### ABOUT THIS TASK
What is the number of lines in the listing that contain "Chicken"? Give that number only.

____ DATA IN THIS EXERCISE

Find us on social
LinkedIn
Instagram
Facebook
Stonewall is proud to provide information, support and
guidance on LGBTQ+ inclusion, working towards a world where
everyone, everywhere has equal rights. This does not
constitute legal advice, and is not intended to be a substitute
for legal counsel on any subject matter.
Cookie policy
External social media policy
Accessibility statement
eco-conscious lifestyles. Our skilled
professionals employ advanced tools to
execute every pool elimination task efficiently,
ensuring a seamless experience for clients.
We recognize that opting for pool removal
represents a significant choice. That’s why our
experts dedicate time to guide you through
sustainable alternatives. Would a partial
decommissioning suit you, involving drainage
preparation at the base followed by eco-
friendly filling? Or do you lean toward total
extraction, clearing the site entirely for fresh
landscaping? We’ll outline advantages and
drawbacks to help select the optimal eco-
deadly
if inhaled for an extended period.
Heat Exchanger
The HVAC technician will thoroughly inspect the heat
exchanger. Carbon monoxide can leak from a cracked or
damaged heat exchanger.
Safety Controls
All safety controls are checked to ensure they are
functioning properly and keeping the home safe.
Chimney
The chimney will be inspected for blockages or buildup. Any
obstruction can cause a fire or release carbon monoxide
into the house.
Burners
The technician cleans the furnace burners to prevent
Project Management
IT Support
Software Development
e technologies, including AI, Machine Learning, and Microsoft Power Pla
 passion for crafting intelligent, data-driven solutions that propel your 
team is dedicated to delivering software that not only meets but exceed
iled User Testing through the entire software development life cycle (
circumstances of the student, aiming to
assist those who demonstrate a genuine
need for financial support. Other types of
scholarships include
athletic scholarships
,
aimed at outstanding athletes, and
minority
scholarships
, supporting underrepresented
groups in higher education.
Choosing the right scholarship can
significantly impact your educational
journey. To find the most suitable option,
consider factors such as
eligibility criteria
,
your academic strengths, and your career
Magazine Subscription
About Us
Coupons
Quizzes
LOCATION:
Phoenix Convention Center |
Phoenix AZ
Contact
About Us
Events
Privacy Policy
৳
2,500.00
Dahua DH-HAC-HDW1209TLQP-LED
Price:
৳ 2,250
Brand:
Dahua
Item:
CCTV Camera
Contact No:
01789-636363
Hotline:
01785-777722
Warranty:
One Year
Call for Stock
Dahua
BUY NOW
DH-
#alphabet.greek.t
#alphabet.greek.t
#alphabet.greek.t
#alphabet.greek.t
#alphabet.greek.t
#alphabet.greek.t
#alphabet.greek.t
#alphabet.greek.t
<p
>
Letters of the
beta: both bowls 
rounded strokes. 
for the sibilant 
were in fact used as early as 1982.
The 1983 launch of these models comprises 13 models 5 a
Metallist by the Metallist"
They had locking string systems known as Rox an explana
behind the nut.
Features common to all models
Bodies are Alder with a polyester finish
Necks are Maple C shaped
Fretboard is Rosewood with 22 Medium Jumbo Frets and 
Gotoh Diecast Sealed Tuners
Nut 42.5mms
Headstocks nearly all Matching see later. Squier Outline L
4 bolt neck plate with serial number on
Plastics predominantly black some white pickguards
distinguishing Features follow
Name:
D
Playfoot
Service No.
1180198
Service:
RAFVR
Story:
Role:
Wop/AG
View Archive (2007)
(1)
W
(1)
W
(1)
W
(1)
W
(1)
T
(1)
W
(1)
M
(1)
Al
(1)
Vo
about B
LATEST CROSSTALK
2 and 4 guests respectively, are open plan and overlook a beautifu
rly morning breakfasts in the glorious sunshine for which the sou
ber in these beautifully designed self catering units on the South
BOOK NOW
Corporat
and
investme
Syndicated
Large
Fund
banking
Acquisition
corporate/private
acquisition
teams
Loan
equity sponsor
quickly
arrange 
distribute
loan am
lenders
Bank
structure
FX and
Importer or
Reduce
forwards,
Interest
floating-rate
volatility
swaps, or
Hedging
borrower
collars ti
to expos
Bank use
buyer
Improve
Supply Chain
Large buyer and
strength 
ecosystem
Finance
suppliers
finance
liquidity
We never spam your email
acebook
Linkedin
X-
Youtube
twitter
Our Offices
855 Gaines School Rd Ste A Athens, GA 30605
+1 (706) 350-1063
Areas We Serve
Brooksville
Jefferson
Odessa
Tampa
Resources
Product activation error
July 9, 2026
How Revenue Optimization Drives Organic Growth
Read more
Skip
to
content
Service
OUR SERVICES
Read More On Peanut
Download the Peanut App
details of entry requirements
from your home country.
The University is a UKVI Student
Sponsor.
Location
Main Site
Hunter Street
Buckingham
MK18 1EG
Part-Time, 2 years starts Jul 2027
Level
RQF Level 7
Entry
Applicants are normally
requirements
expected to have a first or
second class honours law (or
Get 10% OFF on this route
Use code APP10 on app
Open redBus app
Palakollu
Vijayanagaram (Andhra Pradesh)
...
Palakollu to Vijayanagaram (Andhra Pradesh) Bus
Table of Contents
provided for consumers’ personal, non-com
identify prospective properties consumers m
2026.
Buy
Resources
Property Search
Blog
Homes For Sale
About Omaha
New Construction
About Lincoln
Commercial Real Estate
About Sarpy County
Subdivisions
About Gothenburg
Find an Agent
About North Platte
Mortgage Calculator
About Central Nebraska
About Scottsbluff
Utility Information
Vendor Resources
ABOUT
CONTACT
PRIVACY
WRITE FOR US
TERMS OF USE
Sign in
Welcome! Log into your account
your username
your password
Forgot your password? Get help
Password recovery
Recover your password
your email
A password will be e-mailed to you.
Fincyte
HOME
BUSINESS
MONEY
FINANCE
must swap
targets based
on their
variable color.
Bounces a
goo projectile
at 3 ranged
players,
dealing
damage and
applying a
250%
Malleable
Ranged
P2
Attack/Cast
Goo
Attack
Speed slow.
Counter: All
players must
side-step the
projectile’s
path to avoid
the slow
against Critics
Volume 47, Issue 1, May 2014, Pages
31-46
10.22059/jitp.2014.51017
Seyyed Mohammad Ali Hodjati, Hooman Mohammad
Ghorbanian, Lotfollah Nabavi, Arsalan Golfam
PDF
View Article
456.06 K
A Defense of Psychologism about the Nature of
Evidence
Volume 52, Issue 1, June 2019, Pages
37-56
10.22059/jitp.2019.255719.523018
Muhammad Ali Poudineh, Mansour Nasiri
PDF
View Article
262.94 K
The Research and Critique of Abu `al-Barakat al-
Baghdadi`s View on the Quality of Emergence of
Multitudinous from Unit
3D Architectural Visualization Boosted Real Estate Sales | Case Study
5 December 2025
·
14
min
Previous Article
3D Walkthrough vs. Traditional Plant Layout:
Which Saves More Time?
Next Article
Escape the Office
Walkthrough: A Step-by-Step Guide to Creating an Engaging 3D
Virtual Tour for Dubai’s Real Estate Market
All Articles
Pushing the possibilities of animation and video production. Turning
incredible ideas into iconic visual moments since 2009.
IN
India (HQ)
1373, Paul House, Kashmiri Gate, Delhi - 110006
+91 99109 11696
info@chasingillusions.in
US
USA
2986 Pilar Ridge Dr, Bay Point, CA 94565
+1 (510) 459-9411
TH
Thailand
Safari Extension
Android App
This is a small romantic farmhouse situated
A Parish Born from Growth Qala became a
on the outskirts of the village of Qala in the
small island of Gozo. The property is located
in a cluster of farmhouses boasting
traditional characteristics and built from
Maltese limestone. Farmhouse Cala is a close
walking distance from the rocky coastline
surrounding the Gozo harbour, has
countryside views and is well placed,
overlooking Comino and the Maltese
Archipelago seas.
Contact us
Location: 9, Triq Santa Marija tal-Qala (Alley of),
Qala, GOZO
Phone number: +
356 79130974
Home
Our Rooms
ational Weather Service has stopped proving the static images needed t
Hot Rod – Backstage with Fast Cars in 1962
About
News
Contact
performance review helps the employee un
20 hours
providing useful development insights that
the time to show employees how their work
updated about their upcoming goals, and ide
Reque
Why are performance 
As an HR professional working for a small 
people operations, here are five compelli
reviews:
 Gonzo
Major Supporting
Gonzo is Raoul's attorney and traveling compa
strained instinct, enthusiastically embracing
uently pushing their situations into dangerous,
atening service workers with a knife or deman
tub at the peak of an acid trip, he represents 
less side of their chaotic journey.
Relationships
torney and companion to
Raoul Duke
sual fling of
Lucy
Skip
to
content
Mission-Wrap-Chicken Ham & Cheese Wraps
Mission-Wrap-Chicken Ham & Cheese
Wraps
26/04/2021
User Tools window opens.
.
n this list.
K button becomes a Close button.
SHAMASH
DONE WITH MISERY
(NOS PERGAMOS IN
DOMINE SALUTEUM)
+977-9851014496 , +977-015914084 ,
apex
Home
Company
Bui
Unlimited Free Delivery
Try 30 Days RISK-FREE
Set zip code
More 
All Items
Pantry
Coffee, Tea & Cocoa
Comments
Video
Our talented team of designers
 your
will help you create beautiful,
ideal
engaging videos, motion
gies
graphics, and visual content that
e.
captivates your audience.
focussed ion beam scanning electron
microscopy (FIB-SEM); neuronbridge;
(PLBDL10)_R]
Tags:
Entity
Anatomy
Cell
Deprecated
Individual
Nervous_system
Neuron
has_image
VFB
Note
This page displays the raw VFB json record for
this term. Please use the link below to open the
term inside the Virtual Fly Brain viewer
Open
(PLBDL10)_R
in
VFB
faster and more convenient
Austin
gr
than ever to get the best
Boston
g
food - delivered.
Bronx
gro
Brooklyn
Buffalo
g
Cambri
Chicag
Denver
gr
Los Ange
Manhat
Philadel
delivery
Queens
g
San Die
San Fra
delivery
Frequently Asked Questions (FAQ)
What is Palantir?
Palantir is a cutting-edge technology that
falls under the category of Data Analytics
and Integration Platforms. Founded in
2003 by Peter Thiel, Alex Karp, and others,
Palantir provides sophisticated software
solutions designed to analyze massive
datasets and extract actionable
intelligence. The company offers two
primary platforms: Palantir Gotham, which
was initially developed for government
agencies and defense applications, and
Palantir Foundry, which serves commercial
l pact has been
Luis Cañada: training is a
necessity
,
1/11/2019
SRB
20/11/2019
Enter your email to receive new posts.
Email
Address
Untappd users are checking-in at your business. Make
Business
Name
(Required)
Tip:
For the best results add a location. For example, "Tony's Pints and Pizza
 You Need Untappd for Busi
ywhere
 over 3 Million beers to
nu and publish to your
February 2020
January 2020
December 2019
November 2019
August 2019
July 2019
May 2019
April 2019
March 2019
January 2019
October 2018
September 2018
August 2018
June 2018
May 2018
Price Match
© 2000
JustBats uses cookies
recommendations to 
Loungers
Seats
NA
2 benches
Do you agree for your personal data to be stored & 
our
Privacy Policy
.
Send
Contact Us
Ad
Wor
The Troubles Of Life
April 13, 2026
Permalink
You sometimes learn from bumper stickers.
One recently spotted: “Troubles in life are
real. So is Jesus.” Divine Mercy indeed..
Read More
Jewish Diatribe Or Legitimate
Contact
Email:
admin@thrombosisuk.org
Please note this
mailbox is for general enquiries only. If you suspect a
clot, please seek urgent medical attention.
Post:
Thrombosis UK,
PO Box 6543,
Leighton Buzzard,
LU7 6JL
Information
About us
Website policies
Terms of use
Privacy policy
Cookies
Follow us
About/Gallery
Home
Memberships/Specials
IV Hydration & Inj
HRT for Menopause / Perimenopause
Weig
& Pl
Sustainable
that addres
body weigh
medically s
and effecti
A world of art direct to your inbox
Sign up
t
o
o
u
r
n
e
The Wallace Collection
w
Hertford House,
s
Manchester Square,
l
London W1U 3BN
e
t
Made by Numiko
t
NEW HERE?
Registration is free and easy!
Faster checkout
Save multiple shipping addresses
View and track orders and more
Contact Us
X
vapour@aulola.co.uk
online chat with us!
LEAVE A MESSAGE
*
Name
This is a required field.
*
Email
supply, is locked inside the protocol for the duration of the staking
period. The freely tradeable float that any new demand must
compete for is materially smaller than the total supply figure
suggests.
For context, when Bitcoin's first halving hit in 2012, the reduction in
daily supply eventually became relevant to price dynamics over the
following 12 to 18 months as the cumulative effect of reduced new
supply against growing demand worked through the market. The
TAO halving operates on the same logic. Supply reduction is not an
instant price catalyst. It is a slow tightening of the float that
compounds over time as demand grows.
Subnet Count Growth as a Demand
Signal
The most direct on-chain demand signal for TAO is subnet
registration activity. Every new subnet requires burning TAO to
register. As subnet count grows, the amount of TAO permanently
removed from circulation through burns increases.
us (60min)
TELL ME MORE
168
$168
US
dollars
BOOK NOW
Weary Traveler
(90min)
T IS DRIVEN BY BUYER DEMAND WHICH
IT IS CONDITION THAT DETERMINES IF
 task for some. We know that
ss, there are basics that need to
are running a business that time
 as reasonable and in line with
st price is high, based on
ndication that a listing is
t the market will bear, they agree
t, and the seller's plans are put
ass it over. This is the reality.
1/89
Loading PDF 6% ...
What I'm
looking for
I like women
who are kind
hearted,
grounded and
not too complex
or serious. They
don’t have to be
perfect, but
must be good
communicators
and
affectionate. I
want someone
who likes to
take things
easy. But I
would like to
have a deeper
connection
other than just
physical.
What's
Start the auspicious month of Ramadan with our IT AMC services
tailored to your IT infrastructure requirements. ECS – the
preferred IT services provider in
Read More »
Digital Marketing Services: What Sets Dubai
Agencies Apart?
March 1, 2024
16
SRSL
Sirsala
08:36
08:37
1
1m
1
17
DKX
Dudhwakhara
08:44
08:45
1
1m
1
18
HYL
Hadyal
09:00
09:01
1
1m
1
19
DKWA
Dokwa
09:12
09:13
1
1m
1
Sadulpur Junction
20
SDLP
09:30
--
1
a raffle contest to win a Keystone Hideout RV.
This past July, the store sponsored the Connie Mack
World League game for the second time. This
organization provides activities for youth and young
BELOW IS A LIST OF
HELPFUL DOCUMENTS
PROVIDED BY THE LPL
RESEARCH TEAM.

________

### SOLUTION TO THE EXERCISE
2